ACTIVITY:
Return every line of the listing below word for word, but leave out the pictures.

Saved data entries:
☆ ☆ ☆ ☆ ☆

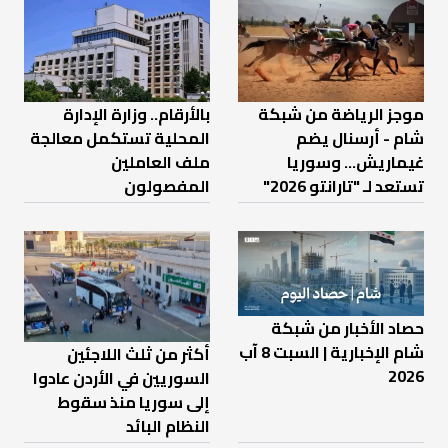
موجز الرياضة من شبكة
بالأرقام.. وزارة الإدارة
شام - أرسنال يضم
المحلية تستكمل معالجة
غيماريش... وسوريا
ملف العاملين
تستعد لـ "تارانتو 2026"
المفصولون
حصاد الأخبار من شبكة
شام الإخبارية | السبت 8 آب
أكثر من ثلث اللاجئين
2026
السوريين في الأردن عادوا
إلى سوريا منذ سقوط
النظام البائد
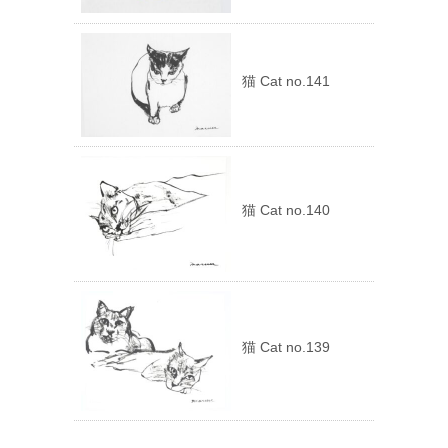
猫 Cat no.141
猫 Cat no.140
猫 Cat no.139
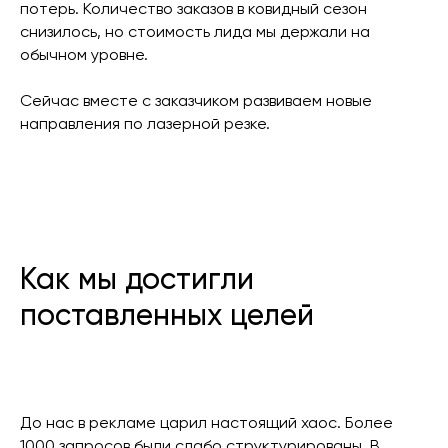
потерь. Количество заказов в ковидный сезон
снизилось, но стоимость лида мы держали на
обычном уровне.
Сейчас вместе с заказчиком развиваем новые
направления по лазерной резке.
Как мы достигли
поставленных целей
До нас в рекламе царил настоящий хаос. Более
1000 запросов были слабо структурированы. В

☆ ☆ ☆ ☆ ☆

ANSWER BELOW:
موجز الرياضة من شبكة
بالأرقام.. وزارة الإدارة
شام - أرسنال يضم
المحلية تستكمل معالجة
غيماريش... وسوريا
ملف العاملين
تستعد لـ "تارانتو 2026"
المفصولون
حصاد الأخبار من شبكة
شام الإخبارية | السبت 8 آب
أكثر من ثلث اللاجئين
2026
السوريين في الأردن عادوا
إلى سوريا منذ سقوط
النظام البائد
猫 Cat no.141
猫 Cat no.140
猫 Cat no.139
потерь. Количество заказов в ковидный сезон
снизилось, но стоимость лида мы держали на
обычном уровне.
Сейчас вместе с заказчиком развиваем новые
направления по лазерной резке.
Как мы достигли
поставленных целей
До нас в рекламе царил настоящий хаос. Более
1000 запросов были слабо структурированы. В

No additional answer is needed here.